Shoulder problems are one of the most common musculoskeletal complaints affecting approximately 7% to 21% (elderly) of the UK population. With the recent change in working habits, the fact that people are not commuting and often sitting in poorly ergonomic set up positions, this has become even more common.
Shoulder pathologies can be subdivided in:
1-Rotator cuff disorders
4-Acromioclavicular joint osteoarthritis
5-Glenohumeral joint osteoarthritis
6-Reffered Neck pain
For this blog, I will be reviewing rotator cuff disorders and suggesting some simple strategies to reduce the risk of developing this pathology.
Rotator cuff disorders refer to the muscles and tendons that surround and stabilise the shoulder joint. Rotator cuff disorders include rotator cuff tendinopathy and partial rotator cuff tears.
Rotator cuff pathology may include both subacromial impingement, bursitis and tendinopathy. The impingent takes place between the acromion and the and the rotator cuff tendons
Posture-This will include the position of your
1-Thoracic spine (mid and upper back)
2-Shoulder blade position
An increased flexed upper back (kyphotic curve) can decrease the natural range of motion of your shoulder and increase the risk of developing rotator cuff disorders. In this position the shoulder is forced forward by gravity and thus is unable to function efficiently.

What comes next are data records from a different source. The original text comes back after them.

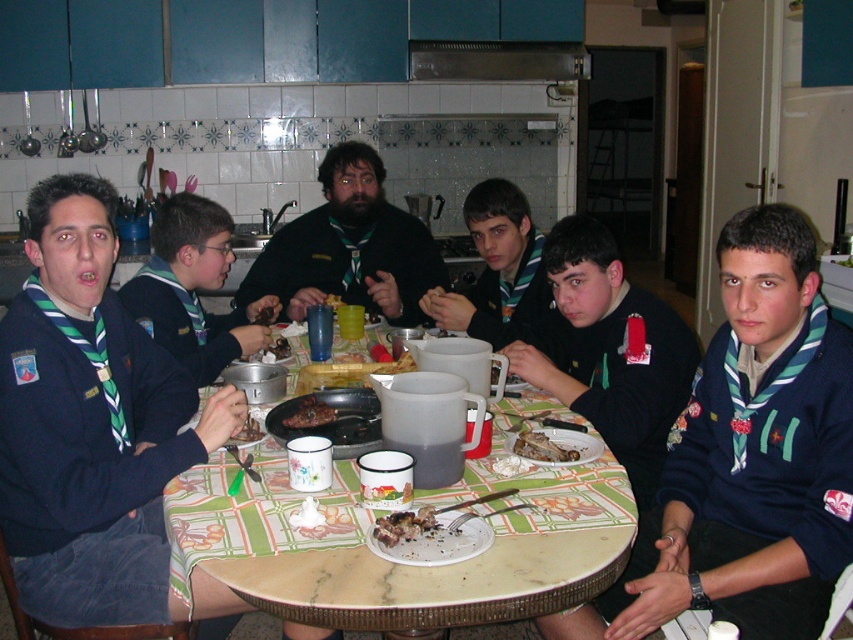
Question: Which point appears farthest from the camera in this image?

Choices:
 (A) (204, 273)
 (B) (329, 305)
 (C) (521, 48)

Answer: (C)

Question: Is black matte shirt at center closer to camera compared to brushed metal exhaust hood at upper center?

Choices:
 (A) no
 (B) yes

Answer: (B)

Question: Among these objects, which one is farthest from the camera?

Choices:
 (A) brown crispy bread at table center
 (B) yellow matte plastic cup at center
 (C) black matte shirt at center

Answer: (C)

Question: Which point appears closest to the camera in this image?

Choices:
 (A) (265, 352)
 (B) (380, 531)

Answer: (B)

Question: Observing the image, what is the correct spatial positioning of crumbly brown bread at table center in reference to brown crispy meat at center?

Choices:
 (A) left
 (B) right

Answer: (B)

Question: In this image, where is crumbly brown bread at table center located relative to yellow matte plastic cup at center?

Choices:
 (A) below
 (B) above

Answer: (A)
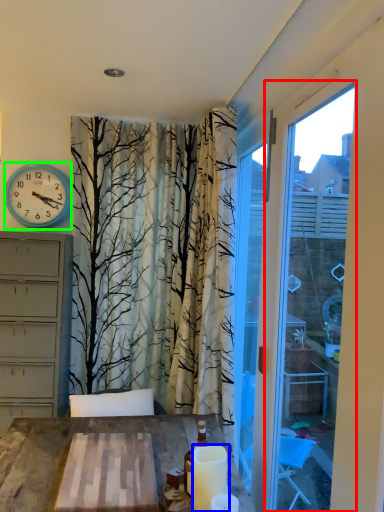
Question: Considering the real-world distances, which object is closest to window frame (highlighted by a red box)? candle (highlighted by a blue box) or wall clock (highlighted by a green box).

Choices:
 (A) candle
 (B) wall clock

Answer: (A)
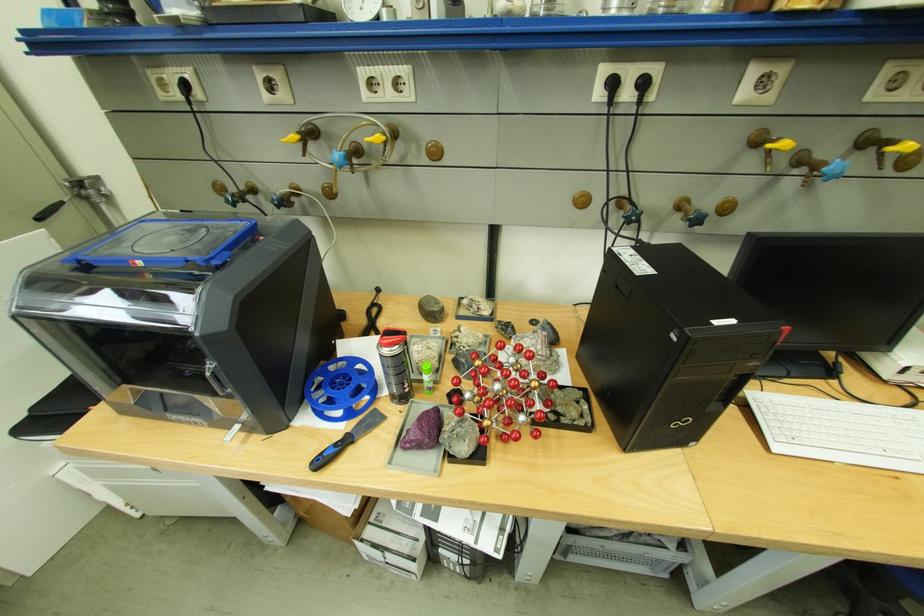
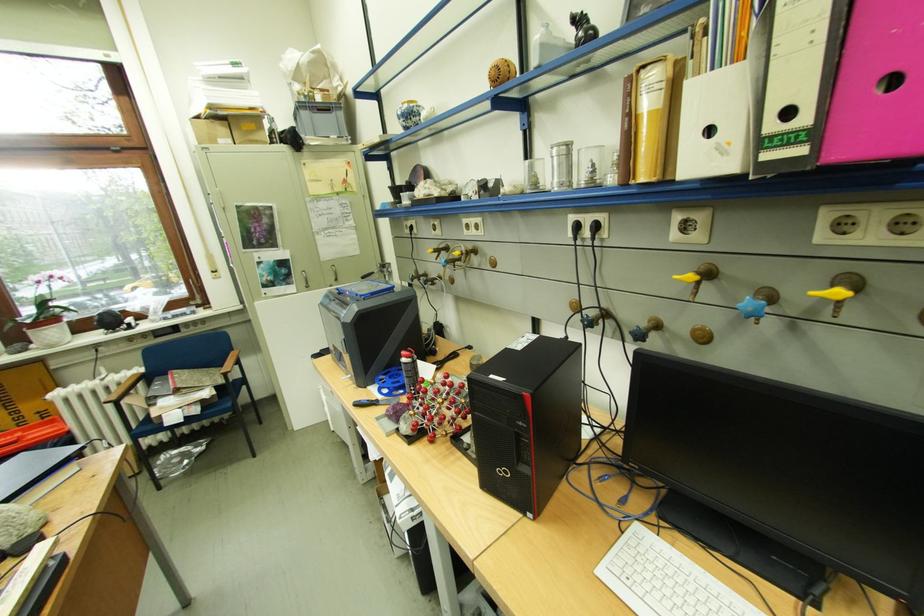
Find the pixel in the second image that matches (847,172) in the first image.

(760, 310)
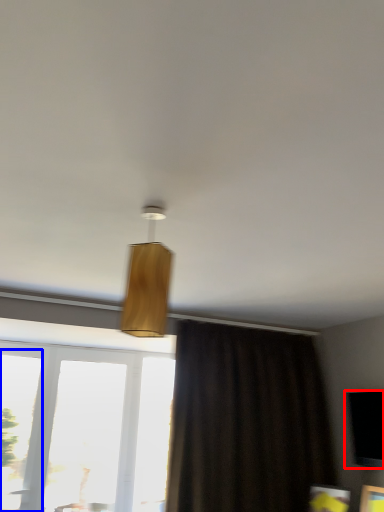
Question: Which object is closer to the camera taking this photo, window screen (highlighted by a red box) or window (highlighted by a blue box)?

Choices:
 (A) window screen
 (B) window

Answer: (A)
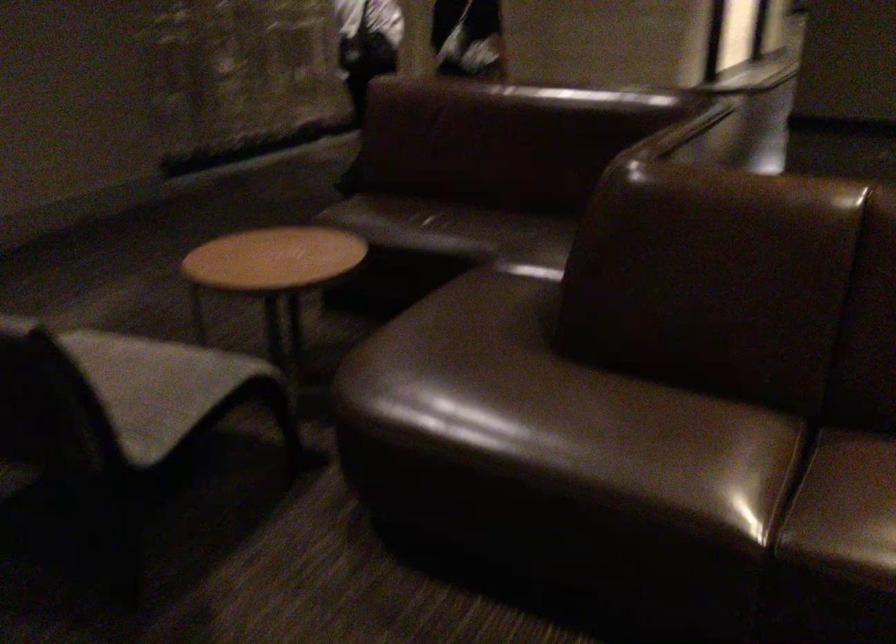
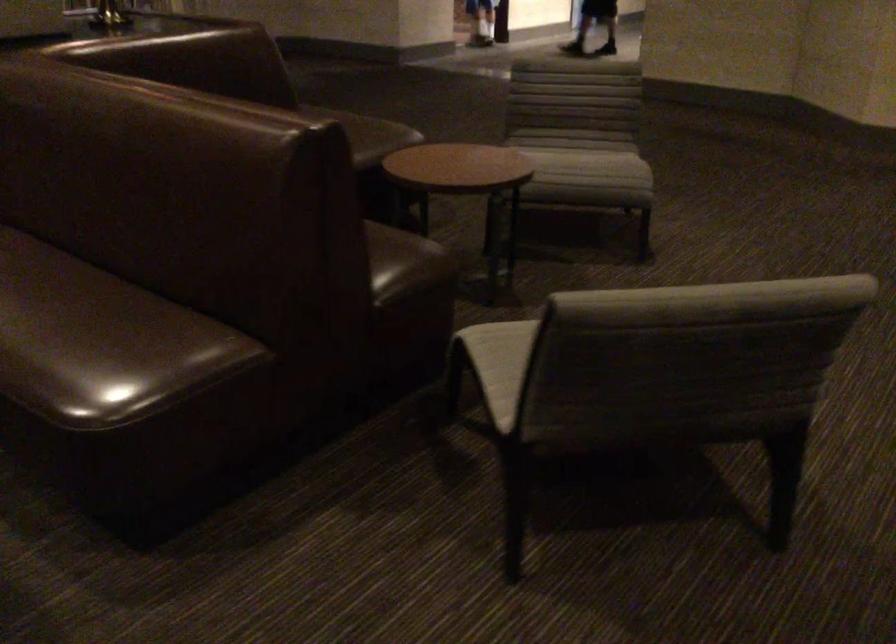
Question: The images are taken continuously from a first-person perspective. In which direction are you moving?

Choices:
 (A) Left
 (B) Right
 (C) Forward
 (D) Backward

Answer: (B)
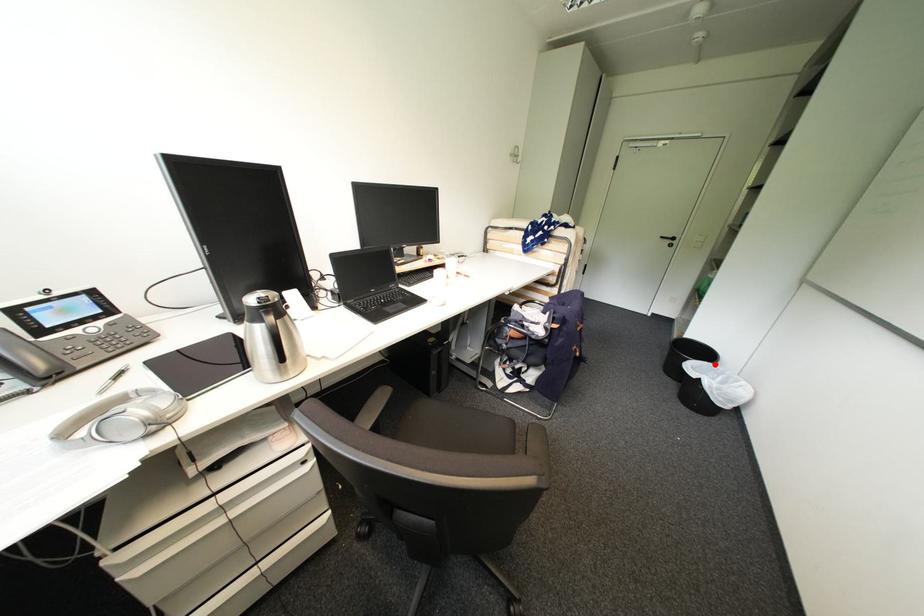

Sitting at a desk for 8 hrs a day using a mouse can force the upper back to flex and over a long period, the spine can loose its elasticity and become chronically stiffen.
Thoracic mobility exercises are simple to perform and can be easily incorporated in your daily working from home routine.
Roll a towel in a cylindrical shape and place in the middle of your spine in a vertical position. Ensure to place 2 pillows under your head and to keep your knee bent.
I would recommend performing this for 5 minute a day.
Thoracic towel stretch
Foam roller upper thoracic spine rolling
Place the foam roller in your mid back, lift your bottom up in a horizontal position, support your neck and then use your legs to gently guide your body backwards and forwards. Repeat for 3 minutes.
Shoulder blade position
By sitting for long periods of time during the day, we will shorten our anterior shoulder muscular structures like the pectoral muscle system. In addition to this decreased activity and movement will cause weakening of the back shoulders support system, making us unable to maintain an efficient shoulder blade position.
To achieve a better postural position for our shoulder blades, I would recommend both stretching the anterior structures and strengthening the retracting muscle system of the shoulders.
Foam roller thoracic stretch
To achieve an effective pectoral stretch I would suggest using a foam roller. By placing a 90 cm x 15 cm foam roller along the spine.
Keep your knees bend and open your arms to maximise the stretching of your pectorals muscle system
Arm openings exercises
Laying on one side, place a pillow under your head. Keep your knee bent at 45 degrees and then gently rotate the arm around to stretch your chest muscles.
Shoulder blade strengthening exercises
Using ones own body weight against gravity is a quick and efficient way to build up shoulder blade muscle strength.
Laying face down on a yoga matt, roll a towel under your forehead. In this position gently pull your shoulder blades back together and hold for 10 seconds. Repeat 10 times.
To make the exercise more challenging, you can use a 1 kg weight or a can of beans.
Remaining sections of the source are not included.